▶ _Text block_:
+ + + + + + +
Alechko
Alechko

Reputation: 1588

Debugging why Reconcile triggers on Kubernetes Custom Operator

I've a custom operator that listens to changes in a CRD I've defined in a Kubernetes cluster.

Whenever something changed in the defined custom resource, the custom operator would reconcile and idempotently create a secret (that would be owned by the custom resource).


What I expect is for the operator to Reconcile only when something changed in the custom resource or in the secret owned by it.

What I observe is that for some reason the Reconcile function triggers for every CR on the cluster in strange intervals without observable changes to related entities. I've tried focusing on a specific instance of the CR and follow the times in which Reconcile was called for it. The intervals of these calls are very strange. It seems that the calls are alternating between two series - one starts at 10 hours and diminishes seven minutes at a time. The other starts at 7 minutes and grows by 7 minutes a time.

To demonstrate, Reconcile triggered at these times (give or take a few seconds):

00:00
09:53 (10 hours - 1*7 minute interval)
10:00 (0 hours  + 1*7 minute interval)
19:46 (10 hours - 2*7 minute interval)
20:00 (0 hours  + 2*7 minute interval)
29:39 (10 hours - 3*7 minute interval)
30:00 (0 hours  + 3*7 minute interval)

Whenever the diminishing intervals become less than 7 hours, it resets back to 10 hour intervals. The same with the growing series - as soon as the intervals are higher than 3 hours it resets back to 7 minutes.


My main question is how can I investigating why Reconcile is being triggered?
+ + + + + + +
▶ _Dataset rows_:
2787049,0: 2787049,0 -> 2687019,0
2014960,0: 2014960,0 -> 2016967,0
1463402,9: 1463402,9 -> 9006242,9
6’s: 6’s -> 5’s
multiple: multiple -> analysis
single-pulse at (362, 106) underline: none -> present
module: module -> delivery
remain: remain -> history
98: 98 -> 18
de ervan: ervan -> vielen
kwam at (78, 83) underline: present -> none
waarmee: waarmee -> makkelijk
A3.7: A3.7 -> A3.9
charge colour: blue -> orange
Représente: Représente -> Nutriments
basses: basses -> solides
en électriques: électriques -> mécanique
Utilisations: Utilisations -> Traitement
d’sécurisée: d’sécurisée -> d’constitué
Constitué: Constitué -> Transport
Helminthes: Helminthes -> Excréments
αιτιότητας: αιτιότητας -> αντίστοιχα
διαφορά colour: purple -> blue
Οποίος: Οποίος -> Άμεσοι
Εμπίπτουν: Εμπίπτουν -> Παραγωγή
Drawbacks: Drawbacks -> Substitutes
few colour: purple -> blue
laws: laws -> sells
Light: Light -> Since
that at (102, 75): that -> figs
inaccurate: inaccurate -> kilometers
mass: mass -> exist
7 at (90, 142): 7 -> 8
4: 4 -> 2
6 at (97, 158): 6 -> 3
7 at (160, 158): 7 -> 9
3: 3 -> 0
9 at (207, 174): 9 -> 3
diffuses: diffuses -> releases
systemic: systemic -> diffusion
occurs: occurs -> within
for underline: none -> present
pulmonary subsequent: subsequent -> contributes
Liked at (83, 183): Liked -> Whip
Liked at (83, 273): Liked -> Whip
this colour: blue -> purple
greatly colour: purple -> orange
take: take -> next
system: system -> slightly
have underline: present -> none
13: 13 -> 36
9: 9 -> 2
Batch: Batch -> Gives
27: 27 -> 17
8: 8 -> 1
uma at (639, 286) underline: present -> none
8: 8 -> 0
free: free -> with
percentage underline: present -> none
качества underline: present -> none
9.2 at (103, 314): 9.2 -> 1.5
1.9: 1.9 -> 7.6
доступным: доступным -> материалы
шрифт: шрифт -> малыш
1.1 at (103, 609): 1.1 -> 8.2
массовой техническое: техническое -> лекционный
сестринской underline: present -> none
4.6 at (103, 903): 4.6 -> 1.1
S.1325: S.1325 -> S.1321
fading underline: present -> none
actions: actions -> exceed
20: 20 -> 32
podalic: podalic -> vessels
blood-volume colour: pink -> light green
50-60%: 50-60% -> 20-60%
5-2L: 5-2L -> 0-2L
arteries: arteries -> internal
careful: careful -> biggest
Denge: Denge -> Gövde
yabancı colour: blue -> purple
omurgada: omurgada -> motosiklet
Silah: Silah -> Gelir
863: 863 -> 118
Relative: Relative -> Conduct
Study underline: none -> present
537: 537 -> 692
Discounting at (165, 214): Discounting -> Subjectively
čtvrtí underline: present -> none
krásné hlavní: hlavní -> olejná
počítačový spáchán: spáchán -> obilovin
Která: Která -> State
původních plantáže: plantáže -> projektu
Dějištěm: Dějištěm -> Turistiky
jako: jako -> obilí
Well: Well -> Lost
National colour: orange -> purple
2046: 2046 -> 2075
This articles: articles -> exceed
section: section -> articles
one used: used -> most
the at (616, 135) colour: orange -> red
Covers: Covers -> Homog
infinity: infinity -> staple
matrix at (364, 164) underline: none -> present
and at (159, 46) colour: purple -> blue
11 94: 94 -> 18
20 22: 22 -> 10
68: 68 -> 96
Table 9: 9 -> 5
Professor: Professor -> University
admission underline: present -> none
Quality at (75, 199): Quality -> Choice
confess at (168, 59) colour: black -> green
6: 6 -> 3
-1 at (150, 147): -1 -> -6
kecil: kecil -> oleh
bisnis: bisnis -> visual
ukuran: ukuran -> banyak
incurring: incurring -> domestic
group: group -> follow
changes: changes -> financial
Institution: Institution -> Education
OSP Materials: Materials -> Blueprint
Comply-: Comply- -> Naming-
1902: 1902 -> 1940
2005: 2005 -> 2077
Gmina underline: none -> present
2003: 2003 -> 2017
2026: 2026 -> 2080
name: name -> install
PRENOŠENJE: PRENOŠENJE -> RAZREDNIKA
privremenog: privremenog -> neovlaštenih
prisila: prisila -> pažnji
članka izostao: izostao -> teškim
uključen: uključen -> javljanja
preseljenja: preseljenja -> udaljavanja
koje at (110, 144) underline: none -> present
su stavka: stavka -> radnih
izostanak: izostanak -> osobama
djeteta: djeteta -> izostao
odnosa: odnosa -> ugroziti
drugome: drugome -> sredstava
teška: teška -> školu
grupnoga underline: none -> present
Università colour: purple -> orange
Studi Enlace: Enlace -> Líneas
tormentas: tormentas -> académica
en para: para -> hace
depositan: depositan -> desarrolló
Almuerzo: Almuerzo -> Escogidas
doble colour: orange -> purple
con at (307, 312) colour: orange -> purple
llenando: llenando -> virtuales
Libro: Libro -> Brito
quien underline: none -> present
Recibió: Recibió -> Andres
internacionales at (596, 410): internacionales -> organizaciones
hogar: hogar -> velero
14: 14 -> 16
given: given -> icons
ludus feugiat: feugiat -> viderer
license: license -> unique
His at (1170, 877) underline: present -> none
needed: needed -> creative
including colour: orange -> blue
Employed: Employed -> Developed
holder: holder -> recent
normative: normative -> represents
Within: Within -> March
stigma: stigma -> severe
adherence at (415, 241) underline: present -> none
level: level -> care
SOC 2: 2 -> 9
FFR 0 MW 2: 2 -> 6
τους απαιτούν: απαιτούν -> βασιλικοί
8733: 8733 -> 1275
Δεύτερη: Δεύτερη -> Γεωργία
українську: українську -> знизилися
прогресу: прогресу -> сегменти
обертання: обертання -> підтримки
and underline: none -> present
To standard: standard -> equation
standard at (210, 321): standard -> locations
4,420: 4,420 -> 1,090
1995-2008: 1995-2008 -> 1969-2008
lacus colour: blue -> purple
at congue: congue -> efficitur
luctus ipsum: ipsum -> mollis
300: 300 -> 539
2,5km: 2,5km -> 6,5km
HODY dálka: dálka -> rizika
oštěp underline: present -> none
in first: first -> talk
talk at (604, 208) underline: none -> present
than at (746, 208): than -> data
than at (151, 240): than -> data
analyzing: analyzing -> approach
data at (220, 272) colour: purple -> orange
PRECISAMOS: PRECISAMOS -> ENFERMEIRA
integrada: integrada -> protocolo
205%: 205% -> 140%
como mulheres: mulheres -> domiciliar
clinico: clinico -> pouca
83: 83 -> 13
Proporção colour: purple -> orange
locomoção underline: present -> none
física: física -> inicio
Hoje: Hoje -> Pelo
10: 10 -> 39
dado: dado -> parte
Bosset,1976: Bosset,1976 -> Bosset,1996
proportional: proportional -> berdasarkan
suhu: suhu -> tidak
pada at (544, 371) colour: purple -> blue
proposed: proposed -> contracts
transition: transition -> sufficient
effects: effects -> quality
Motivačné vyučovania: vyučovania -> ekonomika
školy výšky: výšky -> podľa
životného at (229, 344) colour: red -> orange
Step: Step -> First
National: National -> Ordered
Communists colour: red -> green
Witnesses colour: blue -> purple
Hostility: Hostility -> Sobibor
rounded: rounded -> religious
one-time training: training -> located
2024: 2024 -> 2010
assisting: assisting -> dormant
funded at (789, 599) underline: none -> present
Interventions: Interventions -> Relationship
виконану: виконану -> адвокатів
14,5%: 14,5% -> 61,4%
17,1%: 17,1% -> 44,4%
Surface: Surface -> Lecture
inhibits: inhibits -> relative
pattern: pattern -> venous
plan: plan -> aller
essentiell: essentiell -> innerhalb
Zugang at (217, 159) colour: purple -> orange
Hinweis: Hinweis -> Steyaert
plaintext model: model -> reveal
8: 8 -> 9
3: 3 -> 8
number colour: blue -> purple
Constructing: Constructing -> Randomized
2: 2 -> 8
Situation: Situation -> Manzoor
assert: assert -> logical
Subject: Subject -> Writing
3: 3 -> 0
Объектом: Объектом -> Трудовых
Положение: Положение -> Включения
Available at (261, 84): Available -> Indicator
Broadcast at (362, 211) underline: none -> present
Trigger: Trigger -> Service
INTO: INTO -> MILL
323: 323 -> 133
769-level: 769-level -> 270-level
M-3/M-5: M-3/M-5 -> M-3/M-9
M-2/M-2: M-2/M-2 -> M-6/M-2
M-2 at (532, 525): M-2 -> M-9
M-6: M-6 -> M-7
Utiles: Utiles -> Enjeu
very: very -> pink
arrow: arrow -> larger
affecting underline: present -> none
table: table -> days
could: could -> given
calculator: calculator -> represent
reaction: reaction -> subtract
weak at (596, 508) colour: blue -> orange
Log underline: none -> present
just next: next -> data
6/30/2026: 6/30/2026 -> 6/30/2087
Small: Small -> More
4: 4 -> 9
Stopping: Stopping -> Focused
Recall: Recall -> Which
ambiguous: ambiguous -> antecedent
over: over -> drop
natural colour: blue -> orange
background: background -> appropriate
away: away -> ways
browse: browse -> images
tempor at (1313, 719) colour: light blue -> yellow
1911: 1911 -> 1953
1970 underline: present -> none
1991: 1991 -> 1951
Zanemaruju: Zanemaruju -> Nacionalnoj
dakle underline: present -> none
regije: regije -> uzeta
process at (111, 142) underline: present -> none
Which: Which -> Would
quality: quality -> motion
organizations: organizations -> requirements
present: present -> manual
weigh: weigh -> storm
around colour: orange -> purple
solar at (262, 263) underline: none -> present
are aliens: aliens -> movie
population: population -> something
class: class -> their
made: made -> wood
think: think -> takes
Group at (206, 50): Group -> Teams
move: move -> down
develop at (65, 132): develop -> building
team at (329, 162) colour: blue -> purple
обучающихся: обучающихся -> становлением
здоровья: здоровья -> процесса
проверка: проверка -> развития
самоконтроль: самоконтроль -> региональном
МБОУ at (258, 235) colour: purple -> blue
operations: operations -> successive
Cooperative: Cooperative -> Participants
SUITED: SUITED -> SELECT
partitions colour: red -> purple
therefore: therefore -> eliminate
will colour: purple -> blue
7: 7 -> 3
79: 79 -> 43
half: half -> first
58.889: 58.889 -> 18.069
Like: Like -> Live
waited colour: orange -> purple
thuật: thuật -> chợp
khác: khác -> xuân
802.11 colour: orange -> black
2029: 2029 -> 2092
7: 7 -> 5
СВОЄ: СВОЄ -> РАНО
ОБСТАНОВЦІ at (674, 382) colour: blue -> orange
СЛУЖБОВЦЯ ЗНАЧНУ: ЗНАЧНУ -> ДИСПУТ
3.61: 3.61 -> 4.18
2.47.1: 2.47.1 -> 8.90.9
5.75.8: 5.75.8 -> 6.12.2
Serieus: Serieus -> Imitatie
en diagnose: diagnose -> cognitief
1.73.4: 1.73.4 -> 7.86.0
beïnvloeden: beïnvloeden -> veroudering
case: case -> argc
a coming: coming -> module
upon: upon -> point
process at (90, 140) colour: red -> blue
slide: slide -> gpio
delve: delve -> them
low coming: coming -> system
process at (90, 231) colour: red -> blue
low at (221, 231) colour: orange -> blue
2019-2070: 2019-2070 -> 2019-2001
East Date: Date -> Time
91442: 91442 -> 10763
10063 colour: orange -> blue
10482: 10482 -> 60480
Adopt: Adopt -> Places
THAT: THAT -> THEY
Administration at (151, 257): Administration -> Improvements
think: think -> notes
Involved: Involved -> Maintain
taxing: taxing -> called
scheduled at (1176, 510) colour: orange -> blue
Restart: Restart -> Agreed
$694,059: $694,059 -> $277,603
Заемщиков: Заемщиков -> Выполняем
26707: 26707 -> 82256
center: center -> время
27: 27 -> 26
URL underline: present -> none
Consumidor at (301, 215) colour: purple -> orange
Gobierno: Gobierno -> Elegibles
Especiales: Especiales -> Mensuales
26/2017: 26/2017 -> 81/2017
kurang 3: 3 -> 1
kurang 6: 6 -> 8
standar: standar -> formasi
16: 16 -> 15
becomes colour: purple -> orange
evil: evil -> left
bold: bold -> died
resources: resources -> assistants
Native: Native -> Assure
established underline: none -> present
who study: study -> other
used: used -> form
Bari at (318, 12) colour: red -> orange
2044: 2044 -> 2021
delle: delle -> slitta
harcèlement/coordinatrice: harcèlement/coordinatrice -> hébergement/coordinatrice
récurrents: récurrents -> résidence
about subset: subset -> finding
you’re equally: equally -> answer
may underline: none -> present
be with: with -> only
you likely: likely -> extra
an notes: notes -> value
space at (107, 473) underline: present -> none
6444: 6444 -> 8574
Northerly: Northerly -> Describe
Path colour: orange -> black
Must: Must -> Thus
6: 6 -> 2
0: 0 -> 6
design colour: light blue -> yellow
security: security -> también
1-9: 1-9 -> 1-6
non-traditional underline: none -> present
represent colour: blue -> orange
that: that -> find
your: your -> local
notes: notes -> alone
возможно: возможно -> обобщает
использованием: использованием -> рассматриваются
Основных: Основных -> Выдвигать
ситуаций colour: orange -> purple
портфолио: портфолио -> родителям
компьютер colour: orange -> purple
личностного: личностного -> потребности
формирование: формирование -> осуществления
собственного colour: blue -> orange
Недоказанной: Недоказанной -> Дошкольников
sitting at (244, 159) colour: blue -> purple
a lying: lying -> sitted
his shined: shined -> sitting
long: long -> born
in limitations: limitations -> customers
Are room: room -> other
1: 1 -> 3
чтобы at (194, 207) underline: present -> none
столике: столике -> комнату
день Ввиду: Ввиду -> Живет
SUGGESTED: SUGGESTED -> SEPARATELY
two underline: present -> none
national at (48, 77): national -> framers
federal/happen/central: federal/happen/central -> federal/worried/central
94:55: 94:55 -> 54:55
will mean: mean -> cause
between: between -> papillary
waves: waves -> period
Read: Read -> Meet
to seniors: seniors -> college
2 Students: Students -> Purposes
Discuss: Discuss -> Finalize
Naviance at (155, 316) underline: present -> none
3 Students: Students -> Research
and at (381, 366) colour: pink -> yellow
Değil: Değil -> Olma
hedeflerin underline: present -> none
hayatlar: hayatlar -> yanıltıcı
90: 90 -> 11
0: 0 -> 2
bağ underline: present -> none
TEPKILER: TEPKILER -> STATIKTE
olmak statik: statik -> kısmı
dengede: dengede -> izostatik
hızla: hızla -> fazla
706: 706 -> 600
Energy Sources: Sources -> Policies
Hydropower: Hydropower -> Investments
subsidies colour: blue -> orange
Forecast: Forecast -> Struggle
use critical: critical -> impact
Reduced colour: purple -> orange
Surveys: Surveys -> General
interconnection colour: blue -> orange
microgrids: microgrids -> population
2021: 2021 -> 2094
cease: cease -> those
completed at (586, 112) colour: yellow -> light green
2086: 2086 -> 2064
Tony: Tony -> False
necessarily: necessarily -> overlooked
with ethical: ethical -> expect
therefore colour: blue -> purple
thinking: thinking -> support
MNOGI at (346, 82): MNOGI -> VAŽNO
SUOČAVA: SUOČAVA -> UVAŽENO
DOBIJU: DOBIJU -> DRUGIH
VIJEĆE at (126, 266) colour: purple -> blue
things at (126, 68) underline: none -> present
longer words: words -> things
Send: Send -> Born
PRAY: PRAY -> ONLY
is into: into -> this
+ + + + + + +
▶ _What the task requires_:
According to the forum post about the Kubernetes custom operator, what does the operator create whenever something changes in the custom resource?

▶ _Result_:
It idempotently creates a secret owned by the custom resource.